Use the first result as context, then ask for sharper, more specific and more audience-aware outputs.

Course Checklist

Use this inside the lesson

These blocks can be used directly in the course delivery. They help make the site feel like a true lesson asset rather than a separate gimmick.

Live facilitation ideas

  • Ask learners to pick one real project they are already working on.
  • Have them write a weak prompt first, then compare it to a stronger version.
  • Use the builder live on screen to show how a small framing shift improves the result.
  • Make them swap prompts with a partner and improve each other’s structure.

Takeaway outcomes

  • Learners leave with a reusable research prompt framework.
  • They understand how to generate better angles instead of generic filler.
  • They gain confidence translating messy ideas into structured requests.
  • They see prompting as a professional skill, not a novelty trick.
FAQ

Questions learners usually ask

These are useful to include beneath the workshop during the course, especially for people who are new to prompting.

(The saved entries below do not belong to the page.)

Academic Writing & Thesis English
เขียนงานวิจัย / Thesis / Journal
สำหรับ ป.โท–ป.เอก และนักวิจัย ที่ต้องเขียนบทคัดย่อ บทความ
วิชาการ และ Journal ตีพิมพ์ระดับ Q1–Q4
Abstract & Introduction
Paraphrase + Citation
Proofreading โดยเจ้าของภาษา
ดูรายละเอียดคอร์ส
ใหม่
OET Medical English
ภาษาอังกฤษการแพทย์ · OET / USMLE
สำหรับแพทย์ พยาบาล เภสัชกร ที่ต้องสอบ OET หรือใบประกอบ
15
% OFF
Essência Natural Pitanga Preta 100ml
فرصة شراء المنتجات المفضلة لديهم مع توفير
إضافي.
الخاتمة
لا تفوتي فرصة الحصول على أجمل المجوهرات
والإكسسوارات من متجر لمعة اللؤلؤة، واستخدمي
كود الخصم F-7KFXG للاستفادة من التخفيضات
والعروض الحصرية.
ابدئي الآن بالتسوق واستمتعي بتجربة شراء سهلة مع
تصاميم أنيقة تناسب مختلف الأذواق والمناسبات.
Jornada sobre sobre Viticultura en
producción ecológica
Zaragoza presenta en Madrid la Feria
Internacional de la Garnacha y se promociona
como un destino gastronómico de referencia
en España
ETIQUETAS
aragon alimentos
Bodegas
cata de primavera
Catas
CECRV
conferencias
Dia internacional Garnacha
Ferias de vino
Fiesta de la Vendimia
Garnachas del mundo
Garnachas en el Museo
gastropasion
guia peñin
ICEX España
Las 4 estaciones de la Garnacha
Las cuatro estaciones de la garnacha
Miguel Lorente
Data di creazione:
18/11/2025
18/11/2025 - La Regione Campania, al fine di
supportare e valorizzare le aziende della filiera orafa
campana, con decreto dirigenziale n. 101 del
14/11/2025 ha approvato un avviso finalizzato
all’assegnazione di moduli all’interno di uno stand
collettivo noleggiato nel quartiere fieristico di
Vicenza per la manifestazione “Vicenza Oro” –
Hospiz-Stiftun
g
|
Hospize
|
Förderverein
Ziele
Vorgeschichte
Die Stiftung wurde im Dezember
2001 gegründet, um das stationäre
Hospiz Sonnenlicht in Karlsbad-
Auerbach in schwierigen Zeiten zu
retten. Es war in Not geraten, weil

Why not just ask the question directly?

Because the model will often give a shallow answer. Strong scaffolding creates stronger research directions, better structure and far more relevant output.

How much detail is too much?

Usually less than people think. If the context changes the meaning of the task, include it. If it adds clutter and does not affect the job, remove it.

Should I ask for the final deliverable?

Often not at first. Ask for angles, questions, risks or a structure. Then refine. This usually produces better work than jumping straight to a polished final version.